İnsanlar, ilkel çağlarda bile toplu hallerde ve bir düzen içinde yaşamışlardır. Bu, hem insanın yaratılışından kaynaklanan ve onda var olan bir özellik olduğu gibi, hem de doğa koşullarına karşı daha rahat korunma ve temel ihtiyaçlarını da daha kolay sağlama yoludur. Nitekim ünlü Yunanlı filozof Aristo, "insan sosyal bir hayvandır" özdeyişi ile bu gerçeği asırlar önce en güzel şekilde ifade etmiştir. Ayrıca insanların toplum dışında yalnız yaşamalarının imkânsız olduğu İslam düşüncesinde de "teklik Tanrıya yaraşır" deyimi ile dile getirilmiştir. Demek oluyor ki, insanlar toplu yaşamak zorundadır ve bu birlikte yaşamanın sonucunda da kültürel, sosyal ve teknik gelişmeler sağlanabilmiştir. İnsanların toplu biçimde yaşamaları sonucunda aileler, klanlar, kabileler gibi "doğal topluluklar" oluşmuş; köyler, şehirler gibi büyüklü küçüklü birçok yerleşim merkezleri ve bunları birleştiren tarihi, sosyal, kültürel, ekonomik, siyasi bağlarla"hukukî topluluklar", yani devletler meydana gelmiştir.
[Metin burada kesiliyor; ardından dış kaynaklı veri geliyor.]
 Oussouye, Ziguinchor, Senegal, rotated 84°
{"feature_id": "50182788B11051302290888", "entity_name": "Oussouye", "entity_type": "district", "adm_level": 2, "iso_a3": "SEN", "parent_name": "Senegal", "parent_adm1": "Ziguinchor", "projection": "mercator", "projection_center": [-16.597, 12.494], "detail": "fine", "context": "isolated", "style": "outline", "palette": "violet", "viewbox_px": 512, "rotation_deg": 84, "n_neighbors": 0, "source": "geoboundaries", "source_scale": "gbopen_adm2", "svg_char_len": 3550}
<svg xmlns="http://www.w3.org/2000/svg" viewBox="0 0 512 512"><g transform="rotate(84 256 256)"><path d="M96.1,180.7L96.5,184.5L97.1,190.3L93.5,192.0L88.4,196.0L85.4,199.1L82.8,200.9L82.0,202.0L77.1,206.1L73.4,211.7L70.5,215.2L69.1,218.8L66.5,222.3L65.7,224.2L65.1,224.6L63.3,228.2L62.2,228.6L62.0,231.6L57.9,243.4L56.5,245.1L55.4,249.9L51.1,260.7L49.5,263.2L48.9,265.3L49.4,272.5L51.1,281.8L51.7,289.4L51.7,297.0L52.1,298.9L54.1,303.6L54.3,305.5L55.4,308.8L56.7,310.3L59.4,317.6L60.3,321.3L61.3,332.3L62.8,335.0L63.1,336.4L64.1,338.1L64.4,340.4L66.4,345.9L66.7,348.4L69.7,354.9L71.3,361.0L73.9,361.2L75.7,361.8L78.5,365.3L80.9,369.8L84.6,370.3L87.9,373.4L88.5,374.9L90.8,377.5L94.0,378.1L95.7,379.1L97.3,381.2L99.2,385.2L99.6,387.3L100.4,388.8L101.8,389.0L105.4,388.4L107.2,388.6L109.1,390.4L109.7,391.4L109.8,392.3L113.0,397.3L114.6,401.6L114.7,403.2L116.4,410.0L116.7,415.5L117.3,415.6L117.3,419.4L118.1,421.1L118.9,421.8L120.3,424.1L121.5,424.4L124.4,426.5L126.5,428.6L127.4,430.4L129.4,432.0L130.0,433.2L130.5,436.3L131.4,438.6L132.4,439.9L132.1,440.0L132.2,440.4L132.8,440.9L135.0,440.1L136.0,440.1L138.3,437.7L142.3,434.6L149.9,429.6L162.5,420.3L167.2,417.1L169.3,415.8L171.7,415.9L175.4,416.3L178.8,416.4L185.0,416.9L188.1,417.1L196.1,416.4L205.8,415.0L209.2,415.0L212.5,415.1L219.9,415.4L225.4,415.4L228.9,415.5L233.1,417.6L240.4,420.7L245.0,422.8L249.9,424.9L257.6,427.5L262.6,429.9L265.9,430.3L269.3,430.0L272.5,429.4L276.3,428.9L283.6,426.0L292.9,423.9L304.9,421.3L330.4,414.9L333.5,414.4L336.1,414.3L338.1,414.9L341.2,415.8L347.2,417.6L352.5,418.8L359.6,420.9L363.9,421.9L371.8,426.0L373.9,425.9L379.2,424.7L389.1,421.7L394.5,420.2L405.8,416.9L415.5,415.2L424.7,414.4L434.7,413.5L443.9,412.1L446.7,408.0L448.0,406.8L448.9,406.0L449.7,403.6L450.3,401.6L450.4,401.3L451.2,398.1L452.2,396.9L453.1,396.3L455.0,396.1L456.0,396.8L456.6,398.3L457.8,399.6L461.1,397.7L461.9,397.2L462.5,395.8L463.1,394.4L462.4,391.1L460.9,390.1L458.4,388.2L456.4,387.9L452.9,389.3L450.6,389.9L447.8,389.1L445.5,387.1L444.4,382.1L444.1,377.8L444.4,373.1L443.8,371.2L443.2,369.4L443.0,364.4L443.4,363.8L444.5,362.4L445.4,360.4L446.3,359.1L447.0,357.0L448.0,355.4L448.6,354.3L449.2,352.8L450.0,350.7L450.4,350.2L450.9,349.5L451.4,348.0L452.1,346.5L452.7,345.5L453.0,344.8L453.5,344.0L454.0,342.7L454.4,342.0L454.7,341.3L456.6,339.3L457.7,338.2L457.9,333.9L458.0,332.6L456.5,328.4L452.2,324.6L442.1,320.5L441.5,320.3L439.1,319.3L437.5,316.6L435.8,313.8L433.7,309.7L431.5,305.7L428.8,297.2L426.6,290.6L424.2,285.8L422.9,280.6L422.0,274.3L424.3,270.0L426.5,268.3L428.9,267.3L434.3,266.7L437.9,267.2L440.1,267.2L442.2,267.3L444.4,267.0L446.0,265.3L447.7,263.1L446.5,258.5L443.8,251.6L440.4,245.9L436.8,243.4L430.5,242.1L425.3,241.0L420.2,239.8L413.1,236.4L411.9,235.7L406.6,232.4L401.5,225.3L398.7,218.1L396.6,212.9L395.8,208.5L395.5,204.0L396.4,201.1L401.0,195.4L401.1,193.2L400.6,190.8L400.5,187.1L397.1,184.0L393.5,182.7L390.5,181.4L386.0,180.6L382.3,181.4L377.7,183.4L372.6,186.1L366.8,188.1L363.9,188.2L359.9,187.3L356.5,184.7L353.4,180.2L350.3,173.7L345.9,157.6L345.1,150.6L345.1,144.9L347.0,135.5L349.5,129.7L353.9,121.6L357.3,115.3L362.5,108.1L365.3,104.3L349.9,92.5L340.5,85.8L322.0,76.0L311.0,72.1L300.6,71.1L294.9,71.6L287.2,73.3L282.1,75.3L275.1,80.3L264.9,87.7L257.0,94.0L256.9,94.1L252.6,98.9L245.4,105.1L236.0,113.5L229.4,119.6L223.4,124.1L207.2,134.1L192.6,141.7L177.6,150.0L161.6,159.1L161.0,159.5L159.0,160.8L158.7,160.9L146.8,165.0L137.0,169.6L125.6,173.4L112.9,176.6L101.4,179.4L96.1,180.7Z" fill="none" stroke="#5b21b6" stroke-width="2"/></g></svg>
Gerek doğal topluluklarda gerekse hukukî topluluklarda yaşayan insanlar diğer insanlarla bağlılık ve ilişki içerisinde olmak zorundadırlar. Toplum içindeki insanların birbirleri ile sürekli ve karşılıklı ilişkide olmaları, menfaat çatışmasını da beraberinde getirmektedir. Her insanın doğasında az veya çok var olan kişisel menfaatini düşünme ve bencillik duygusunun, toplum içinde çeşitli menfaat çatışmalarının ve güvensiz bir ortamın ortaya çıkmasına neden olduğu kuşkusuzdur.
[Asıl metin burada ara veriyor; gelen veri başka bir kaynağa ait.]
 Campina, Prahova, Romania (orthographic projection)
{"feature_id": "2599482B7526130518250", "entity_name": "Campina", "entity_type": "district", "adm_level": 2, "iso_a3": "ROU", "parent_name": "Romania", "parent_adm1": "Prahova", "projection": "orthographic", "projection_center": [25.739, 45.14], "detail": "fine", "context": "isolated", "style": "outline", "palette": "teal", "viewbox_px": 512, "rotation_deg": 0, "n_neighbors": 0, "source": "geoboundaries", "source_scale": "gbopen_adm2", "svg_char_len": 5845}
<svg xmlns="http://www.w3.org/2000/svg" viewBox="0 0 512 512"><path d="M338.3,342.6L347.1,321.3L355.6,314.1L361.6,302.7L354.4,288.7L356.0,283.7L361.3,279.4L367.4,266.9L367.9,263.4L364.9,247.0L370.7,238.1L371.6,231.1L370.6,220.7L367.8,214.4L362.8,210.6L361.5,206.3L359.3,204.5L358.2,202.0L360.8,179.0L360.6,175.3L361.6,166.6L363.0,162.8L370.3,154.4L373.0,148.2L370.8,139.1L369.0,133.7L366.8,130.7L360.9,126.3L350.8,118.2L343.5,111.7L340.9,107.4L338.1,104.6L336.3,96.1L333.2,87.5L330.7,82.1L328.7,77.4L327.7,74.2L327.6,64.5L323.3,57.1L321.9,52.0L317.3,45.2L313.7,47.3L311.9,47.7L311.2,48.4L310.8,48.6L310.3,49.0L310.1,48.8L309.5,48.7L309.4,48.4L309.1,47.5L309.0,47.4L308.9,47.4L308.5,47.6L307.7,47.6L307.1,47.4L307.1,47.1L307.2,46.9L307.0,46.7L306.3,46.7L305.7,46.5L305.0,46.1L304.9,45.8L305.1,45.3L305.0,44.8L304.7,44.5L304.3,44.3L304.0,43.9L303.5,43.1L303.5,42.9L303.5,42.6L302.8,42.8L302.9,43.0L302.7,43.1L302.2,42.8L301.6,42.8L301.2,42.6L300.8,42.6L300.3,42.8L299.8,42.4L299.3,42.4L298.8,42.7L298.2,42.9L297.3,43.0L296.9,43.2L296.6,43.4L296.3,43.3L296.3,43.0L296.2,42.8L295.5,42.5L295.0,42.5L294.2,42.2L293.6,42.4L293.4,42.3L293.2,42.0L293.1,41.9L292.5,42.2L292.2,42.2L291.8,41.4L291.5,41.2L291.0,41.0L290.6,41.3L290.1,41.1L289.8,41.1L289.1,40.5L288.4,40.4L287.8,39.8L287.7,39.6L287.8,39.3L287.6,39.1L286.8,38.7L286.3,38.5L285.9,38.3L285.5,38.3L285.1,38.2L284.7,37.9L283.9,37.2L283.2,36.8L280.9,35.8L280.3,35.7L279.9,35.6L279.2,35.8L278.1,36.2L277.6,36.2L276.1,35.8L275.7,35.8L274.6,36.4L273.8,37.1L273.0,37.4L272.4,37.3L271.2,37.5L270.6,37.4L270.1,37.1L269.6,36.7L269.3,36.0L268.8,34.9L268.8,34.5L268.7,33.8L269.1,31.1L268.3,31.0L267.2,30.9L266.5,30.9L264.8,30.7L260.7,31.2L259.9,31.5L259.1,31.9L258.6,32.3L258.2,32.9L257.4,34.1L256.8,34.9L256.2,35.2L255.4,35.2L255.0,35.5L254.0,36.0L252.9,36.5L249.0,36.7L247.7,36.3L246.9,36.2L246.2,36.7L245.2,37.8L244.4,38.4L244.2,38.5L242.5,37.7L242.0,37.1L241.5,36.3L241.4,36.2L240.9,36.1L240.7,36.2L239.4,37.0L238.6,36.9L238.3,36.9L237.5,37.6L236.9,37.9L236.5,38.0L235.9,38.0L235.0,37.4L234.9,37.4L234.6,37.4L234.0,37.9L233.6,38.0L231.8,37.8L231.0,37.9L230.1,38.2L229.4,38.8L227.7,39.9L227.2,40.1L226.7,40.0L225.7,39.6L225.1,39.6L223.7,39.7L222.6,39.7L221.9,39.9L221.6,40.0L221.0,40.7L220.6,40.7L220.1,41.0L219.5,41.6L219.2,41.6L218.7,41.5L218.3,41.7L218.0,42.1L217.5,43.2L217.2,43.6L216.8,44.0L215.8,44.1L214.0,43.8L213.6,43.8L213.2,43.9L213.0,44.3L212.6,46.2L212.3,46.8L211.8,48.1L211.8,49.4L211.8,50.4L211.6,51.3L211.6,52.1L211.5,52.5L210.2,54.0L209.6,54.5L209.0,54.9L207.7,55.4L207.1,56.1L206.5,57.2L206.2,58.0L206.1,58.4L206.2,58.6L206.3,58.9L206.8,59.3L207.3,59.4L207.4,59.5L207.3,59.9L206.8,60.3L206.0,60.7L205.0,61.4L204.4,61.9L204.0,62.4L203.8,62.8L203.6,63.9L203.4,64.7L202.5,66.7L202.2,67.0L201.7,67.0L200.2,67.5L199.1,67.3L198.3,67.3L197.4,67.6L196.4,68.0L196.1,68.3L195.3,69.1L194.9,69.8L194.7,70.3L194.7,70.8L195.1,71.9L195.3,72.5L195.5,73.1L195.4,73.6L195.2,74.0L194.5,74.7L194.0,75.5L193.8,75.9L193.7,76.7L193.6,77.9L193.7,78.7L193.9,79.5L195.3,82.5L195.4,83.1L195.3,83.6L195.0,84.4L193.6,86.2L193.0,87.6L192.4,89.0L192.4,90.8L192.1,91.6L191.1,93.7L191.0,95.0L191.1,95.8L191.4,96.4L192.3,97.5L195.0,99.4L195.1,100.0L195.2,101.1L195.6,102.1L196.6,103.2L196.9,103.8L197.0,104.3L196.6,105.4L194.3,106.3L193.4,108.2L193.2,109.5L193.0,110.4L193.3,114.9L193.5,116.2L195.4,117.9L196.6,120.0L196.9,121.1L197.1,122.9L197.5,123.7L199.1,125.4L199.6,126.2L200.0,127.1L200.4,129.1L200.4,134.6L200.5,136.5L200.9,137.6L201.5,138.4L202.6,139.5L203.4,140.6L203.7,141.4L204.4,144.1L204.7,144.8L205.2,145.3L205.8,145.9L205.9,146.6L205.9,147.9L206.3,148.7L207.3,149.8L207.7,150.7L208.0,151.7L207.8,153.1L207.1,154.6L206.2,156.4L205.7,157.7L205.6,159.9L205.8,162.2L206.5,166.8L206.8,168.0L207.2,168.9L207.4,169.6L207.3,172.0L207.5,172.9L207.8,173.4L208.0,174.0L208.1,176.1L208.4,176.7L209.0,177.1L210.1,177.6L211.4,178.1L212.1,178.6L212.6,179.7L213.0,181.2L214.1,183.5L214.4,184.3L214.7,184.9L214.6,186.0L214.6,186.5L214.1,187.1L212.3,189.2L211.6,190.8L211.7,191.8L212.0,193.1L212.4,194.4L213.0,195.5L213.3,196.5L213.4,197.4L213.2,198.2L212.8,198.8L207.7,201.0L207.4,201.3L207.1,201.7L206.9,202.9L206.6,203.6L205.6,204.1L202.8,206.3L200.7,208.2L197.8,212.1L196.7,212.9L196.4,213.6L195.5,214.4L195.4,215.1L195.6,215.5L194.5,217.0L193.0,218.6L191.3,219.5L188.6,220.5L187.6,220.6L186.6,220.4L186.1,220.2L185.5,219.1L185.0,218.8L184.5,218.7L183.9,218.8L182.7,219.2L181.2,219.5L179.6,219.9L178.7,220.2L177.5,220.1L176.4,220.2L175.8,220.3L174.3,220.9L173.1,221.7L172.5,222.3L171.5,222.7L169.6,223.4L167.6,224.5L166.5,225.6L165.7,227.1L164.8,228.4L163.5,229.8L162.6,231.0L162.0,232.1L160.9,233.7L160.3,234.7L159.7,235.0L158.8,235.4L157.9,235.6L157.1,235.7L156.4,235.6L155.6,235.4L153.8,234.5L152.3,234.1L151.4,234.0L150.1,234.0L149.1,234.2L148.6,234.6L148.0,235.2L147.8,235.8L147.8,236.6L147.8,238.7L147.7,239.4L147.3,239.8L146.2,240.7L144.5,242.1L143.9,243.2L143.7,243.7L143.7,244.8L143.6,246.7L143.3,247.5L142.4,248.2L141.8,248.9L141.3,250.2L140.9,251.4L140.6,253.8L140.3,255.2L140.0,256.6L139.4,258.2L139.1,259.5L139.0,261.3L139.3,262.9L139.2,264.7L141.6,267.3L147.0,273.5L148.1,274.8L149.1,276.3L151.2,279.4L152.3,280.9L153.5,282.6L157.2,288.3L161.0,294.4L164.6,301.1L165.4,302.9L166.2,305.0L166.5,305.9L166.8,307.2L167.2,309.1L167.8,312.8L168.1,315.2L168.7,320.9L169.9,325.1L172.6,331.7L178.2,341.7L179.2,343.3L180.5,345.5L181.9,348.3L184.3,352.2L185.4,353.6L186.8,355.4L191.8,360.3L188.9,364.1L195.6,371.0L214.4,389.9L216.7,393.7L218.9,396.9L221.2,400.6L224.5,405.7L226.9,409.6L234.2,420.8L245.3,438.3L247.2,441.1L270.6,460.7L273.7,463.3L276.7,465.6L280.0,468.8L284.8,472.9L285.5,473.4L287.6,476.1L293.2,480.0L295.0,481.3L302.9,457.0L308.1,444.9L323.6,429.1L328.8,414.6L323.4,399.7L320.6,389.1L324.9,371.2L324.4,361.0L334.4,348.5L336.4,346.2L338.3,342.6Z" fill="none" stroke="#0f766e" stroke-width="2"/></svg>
Ancak, toplu halde yaşamanın en önemli unsuru "güven içinde" yaşamaktır. İşte insanlar arasındaki menfaat çatışmaları, düzensizlikler ve anlaş mazlıkların belli kurallar dâhilinde bir çözüme kavuşturularak, güven ve düzen içinde yaşamalarını hukuk kuralları sağlamaktadır. Hukuk kuralları, toplum içindeki insan davranışlarının nasıl olup olmayacağı konusunda bir takım "emir" veya "yasak" lar içerir. Bu kurallara uygun düşmeyen davranış ve fiiller, toplumun düzen ve güvenini bozduğu için, yapılan eylemin derecesine göre yine hukuk kurallarına uygun olarak bir takım tepkilerle karşılanır. Bu tepkilere de "yaptırım" veya "müeyyide" denir. Örneğin bir suç işlenmesinde ceza, bir haksız fiil (TBK m. 49 vd) sonucunda maddî bir zarara neden olunması halinde, zarar veren kimsenin tazminata mahkûm edilmesinde olduğu gibi. Birinci halde "cezaî"; ikinci halde ise, "hukukî" müeyyide uygulaması söz konusudur. Müeyyidelerin çeşidi veuygulanışı genel olarak kanun koyucu tarafından düzenlenir.